Hey guys, sorry for not chiming in any earlier, but I have been sick this week and am only slowly recovering.

For the “invalid rule from UI” as per description of this issue, the fix https://github.com/openhab/openhab-core/compare/main...mhilbush:ui-dsl-mem-fix2 seems to be just the right thing to do. Clearly the created resources leak and must be deleted. I have tested it locally and it definitely looks fixed by that change.

So @mhilbush, not to steal you your credit for the fix, may I ask you to create a PR with that?

If you both feel that there are other leaks for valid rules, I’d suggest to open a new issue with a new description for that.

I think there’s still a memory leak even for valid rules. Every time a rule is saved or disabled/enabled, I believe memory will be lost.

I’ll defer to y’all here on the cause of the issue. I’ll still submit a PR for the context memort issue “because it was found and there’s no reason not to fix it”.

@morph166955 I haven’t had a chance to try your jar yet.

However, I believe the problem is in the call to parseScriptIntoXTextEObject, specifically the reuse of the resource set using the getResourceSet method here.

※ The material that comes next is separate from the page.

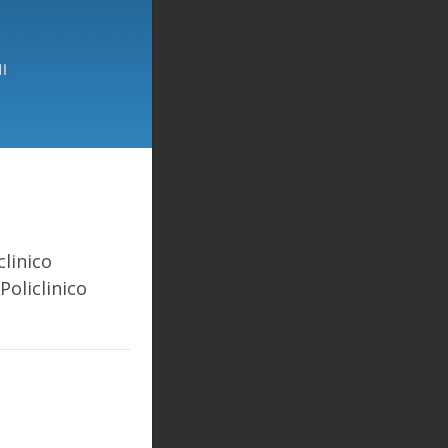
clinico
 Policlinico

https://github.com/openhab/openhab-core/blob/main/bundles/org.openhab.core.model.script.runtime/src/org/openhab/core/model/script/runtime/internal/engine/ScriptEngineImpl.java#L126

It appears to me that the resource set will grow on every call to parseScriptIntoXTextEObject. The problem was masked when the parsed rule was cached. However, the cached rule only applies to valid rules. An invalid rule will result in a call to parseScriptIntoXTextEObject on every invocation of the rule, which is why we see the memory grow only for invalid rules. I believe that if you back out that caching commit, memory will grow continuously, even with a valid rule.

@kaikreuzer WDYT?

So I think I see the problem, I’m just not sure how to fix it. When you create a rule in the UI no context is created for it. I’m going to keep going through the code to see how contexts are created when text rules are added to see if I can add something to create a context if one doesn’t exist. I “think” that the fact that no context exists is causing the parsing attempt to be stored somewhere and every time the rule fires it attempts to parse and it just spins out of control eventually. Option B is to figure out how to dispose of it properly when it fails.